Don Draper and Principal Skinner: America's Frauds
Or should I say Dick Whitman and Armin Tamzarian
I was describing the plot of Mad Men to a coworker who had never seen the show. When they said, “So it’s just about a hot guy who cheats on his wife?” I told them what the twist was. Don Draper is not Don Draper. He stole the identity of another man who died in war.
“So he’s just Principal Skinner?”
I was dumbfounded realizing that I had never made this connection. Looking online, you can see it is a common observation among many Simpsons fans all the way back to 2007 when Season One of Mad Men premiered. You’ll find posts saying “THEY TAMZARIAN’D DON DRAPER.”
For those who don’t know, in Season 9 Episode 2 of The Simpsons’ “The Principal and the Pauper” it is revealed that Seymour Skinner, the strict mother’s boy principal of Springfield Elementary… is not Seymour Skinner. His real name is Armin Tamzarian and he only became Seymour Skinner after the real Skinner “died” in Vietnam and he stole his identity.
This is one of the most infamous episodes of the show because it marked the true end of The Simpsons’ reign as the undisputed king of TV comedy.
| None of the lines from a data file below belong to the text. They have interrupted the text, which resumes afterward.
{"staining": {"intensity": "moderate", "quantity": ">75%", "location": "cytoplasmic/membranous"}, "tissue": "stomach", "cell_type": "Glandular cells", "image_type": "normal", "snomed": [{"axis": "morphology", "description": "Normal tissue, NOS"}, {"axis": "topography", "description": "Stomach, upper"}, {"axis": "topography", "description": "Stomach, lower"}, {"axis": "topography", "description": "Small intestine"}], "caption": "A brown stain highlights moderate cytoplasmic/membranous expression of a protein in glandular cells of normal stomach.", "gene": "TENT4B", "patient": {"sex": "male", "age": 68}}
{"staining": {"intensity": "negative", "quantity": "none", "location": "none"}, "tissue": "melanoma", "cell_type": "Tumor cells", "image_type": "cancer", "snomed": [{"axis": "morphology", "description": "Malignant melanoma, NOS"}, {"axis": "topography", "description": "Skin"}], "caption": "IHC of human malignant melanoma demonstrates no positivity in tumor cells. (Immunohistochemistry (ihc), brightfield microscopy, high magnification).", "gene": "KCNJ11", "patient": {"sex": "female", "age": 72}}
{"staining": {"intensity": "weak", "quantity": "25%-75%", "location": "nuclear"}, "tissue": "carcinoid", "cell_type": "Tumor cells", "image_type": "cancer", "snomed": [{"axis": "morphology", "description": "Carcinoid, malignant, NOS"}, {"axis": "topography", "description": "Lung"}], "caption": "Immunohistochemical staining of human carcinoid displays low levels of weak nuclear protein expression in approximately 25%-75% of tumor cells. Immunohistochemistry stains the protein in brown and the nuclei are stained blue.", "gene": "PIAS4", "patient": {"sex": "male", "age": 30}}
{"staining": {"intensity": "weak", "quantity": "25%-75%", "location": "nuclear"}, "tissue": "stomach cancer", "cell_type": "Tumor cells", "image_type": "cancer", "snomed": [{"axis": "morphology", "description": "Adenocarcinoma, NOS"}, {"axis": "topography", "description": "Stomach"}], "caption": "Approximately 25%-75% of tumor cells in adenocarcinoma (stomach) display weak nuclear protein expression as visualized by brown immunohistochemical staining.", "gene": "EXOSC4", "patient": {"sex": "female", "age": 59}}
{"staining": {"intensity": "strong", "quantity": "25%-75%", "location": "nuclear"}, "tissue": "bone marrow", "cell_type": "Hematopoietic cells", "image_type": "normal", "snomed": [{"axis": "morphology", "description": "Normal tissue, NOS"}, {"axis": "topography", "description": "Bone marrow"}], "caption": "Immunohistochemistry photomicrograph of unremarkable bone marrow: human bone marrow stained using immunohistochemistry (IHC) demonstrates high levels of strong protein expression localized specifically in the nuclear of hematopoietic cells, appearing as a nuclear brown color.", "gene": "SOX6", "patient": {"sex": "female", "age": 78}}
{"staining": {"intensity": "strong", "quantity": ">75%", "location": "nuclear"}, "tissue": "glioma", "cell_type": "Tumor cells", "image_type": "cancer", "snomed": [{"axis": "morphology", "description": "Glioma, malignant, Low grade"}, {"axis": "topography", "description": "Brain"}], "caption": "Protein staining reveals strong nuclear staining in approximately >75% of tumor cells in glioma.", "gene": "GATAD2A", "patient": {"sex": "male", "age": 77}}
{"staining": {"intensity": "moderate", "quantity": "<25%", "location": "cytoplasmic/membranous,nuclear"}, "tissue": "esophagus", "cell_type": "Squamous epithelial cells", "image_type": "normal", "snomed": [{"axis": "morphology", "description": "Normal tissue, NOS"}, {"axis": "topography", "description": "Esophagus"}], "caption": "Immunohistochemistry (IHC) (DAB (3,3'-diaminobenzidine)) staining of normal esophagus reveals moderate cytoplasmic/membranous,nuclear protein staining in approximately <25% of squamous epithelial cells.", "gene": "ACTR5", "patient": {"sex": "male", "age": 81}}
Its cultural hold began to fade. Fans disliked the storyline because Seymour’s mother not being his actual mother felt so wrong to his character. It’s like saying Norman Bates’ mother wasn’t his mother… wait, Psycho II actually does that? Maybe… this was the point.
The episode doesn’t feel confident in the twist. After receiving the script, Skinner’s voice actor Harry Shearer said, “That's so wrong. You're taking something that an audience has built eight years or nine years of investment in and just tossed it in the trash can for no good reason, for a story we've done before with other characters. It's so arbitrary and gratuitous, and it's disrespectful to the audience."
I’m a casual fan of The Simpsons (with great love for the Treehouse of Horror specials) and I had never seen this infamous episode before today. As someone who didn’t spend years investing in the show as I watched it live, it’s… actually kind of funny as an intentional disaster. The Principal and the Pauper isn’t good but it is fascinating to watch as a bit that appears to be bombing on purpose. The episode ends with the characters saying they will “never speak of this again” as if already aware of the audience backlash and how dislikable the storyline was.
The Simpsons asked if you would still love a character you had invested in if he wasn’t actually who he said he was. The answer is, how good is his lie? Their lie is a joke and not an earned one. The writers were just asking “Can we get away with this?” between laughs.
In Mad Men, the lie is his life. You were never deceived, from the end of the pilot you should know not to trust or even like Don Draper… we just can’t help it. The writers of Mad Men didn’t ask “Can we get away with this?” The question instead was “Can he get away with it?”